Esta história retrata uma tarde festiva; através do texto e das ilustrações, conseguimos perceber a sua união e afetividade que acaba por resultar numa convivência alegre e divertida. É notório ainda que a obra se centra, particularmente, no elemento mais novo da família, o bebé, a quem todos os familiares querem abraçar, beijar, apertar e brincar “tanto, tanto!”. Ainda que o objetivo seja fazer uma surpresa ao pai pelo seu aniversário, é ao bebé que é feita uma demonstração de amor por todos os elementos. Cada familiar que chega centra toda a sua atenção no bebé, acariciando-o e brincando com ele.

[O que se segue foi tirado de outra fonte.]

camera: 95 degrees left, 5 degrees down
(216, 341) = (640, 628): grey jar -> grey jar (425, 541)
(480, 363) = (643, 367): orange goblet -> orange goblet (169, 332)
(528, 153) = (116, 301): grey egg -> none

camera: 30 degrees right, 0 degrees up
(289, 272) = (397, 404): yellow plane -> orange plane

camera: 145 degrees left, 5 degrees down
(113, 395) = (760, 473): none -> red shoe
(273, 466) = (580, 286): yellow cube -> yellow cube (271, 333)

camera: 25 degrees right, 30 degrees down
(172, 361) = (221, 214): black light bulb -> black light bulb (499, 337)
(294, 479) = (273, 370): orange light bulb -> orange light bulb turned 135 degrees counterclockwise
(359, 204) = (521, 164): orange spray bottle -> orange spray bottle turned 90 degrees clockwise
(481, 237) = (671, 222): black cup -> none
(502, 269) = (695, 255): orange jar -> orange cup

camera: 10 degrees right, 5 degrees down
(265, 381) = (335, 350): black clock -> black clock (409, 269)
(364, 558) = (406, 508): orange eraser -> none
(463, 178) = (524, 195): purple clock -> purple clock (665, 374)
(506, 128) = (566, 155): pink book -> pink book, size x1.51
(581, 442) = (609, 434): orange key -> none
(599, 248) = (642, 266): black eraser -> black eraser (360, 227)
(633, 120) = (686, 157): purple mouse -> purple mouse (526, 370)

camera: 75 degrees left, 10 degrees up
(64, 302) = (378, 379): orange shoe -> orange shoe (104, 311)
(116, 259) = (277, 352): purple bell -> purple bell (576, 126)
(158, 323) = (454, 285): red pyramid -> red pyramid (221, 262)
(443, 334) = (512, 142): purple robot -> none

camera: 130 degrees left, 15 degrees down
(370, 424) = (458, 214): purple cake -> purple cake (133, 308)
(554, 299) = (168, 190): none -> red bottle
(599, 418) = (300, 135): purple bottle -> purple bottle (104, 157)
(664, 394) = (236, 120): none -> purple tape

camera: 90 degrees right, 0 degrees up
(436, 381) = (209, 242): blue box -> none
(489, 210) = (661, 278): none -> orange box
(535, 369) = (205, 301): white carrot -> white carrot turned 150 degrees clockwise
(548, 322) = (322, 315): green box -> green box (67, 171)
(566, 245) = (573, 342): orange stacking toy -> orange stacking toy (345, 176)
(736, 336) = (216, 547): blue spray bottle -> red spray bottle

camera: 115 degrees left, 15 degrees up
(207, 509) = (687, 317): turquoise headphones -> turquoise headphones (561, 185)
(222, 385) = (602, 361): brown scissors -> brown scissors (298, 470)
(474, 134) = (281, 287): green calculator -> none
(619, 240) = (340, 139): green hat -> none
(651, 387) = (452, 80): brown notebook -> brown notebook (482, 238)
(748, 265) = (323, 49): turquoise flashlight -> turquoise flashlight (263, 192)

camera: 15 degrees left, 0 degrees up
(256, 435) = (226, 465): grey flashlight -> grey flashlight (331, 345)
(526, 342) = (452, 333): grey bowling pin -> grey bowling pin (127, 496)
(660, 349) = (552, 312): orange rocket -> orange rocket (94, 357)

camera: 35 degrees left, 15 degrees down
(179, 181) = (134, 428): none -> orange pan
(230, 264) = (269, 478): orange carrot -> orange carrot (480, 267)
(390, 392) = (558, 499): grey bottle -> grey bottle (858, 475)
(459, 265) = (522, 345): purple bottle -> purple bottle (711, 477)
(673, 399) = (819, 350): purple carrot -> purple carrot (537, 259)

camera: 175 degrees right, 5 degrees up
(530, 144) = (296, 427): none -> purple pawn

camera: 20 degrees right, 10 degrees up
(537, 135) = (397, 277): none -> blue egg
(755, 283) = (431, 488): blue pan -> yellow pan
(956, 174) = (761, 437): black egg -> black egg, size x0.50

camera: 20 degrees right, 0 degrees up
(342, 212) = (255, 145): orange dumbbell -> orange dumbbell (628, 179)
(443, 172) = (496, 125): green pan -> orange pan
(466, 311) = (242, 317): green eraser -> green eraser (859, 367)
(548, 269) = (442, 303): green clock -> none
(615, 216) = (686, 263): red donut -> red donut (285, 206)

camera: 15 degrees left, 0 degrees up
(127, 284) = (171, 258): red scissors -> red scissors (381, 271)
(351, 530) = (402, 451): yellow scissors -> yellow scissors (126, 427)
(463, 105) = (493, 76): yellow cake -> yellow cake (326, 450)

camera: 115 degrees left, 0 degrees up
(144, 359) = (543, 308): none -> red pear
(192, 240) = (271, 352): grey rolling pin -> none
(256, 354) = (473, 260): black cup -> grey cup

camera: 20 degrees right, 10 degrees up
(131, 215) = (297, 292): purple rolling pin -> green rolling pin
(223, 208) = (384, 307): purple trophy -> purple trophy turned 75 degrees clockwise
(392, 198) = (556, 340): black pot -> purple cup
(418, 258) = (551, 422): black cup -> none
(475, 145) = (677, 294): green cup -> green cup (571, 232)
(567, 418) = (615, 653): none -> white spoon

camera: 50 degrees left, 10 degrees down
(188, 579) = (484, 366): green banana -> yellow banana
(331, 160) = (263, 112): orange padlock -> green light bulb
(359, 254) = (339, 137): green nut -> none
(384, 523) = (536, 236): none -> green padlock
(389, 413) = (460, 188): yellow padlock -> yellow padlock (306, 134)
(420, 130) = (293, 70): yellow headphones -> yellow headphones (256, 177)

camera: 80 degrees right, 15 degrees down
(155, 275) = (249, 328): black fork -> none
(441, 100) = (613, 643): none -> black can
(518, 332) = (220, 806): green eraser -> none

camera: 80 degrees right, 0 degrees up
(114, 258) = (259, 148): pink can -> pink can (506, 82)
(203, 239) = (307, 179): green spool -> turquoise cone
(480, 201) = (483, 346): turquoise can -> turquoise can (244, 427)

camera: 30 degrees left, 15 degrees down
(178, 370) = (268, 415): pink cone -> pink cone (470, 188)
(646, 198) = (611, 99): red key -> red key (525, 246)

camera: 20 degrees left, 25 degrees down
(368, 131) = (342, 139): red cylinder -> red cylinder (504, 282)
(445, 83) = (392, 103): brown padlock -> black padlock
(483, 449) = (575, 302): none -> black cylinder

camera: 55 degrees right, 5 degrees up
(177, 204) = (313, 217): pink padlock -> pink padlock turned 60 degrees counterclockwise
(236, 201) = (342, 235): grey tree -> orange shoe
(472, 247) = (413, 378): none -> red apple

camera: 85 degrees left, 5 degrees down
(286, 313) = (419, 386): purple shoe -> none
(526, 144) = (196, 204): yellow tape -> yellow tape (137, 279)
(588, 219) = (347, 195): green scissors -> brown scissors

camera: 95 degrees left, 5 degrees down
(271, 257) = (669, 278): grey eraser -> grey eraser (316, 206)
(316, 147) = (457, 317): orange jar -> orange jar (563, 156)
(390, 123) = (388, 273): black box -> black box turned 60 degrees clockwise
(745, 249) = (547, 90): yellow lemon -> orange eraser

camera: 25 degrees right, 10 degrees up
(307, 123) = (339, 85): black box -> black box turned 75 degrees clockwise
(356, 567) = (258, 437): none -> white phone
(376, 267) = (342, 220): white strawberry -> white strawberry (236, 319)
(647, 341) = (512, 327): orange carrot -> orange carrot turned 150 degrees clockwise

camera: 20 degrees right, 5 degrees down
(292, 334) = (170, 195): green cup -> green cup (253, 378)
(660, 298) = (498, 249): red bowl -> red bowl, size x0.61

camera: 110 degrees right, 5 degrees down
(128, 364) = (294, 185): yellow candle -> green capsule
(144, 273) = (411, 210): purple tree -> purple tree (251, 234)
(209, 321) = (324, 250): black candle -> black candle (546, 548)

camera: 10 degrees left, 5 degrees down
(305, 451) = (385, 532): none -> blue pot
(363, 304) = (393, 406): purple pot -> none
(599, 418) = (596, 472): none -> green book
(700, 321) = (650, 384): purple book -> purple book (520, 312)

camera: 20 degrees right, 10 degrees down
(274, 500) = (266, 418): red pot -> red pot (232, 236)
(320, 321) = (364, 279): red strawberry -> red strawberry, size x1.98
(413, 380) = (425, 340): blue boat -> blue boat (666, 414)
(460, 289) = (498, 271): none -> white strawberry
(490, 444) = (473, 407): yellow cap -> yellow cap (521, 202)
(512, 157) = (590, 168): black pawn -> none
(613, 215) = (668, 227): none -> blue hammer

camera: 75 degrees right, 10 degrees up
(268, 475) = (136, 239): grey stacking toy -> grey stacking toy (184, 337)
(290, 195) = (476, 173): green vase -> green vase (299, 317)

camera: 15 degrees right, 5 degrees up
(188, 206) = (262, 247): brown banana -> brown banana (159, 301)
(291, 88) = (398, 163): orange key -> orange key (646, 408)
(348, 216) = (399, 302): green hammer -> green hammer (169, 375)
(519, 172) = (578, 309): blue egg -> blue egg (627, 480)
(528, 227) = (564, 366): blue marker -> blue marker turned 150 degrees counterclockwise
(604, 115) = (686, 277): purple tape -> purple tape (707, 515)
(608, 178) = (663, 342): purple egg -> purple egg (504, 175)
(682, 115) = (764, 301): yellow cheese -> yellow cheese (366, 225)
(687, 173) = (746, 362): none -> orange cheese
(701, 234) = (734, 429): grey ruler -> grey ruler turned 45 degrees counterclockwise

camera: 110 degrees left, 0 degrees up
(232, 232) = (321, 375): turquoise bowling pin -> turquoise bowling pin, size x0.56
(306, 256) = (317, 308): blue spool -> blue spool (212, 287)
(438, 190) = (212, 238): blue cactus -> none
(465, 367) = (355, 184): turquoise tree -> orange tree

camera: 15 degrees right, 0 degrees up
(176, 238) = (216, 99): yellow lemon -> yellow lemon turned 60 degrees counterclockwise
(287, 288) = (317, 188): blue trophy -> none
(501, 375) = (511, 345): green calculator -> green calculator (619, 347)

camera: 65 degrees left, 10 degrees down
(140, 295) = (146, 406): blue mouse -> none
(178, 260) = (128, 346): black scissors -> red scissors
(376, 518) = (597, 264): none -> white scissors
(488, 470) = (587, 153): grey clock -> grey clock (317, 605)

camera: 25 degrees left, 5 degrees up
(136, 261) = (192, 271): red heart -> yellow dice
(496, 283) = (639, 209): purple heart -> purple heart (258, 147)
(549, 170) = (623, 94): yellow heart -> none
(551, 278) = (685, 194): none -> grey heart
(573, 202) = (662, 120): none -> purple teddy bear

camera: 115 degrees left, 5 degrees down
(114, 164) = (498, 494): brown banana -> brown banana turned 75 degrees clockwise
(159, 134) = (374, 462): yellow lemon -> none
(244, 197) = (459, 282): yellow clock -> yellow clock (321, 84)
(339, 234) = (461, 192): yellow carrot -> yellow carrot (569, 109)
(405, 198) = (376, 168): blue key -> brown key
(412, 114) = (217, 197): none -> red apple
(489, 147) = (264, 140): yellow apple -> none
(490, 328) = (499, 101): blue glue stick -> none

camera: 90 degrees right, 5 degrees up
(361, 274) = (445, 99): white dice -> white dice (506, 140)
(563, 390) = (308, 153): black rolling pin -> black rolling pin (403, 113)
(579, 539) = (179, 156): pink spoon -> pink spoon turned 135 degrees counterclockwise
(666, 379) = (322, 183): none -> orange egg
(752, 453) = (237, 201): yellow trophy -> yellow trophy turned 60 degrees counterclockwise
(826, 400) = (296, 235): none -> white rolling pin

A simplicidade do vocabulário utilizado no texto e a harmonia das ilustrações demonstram-nos isso de forma clara. Para além disso, a ilustração reforça a caracterização da família negra em detalhes como o cabelo, as roupas e os adereços que apresentam cores alegres e com padrões coloridos. Por sua vez, o carinho que é demonstrado por todos acaba por criar uma certa musicalidade no texto que permite às crianças, mesmo sem saberem ler, acompanhá-lo pela sua repetição.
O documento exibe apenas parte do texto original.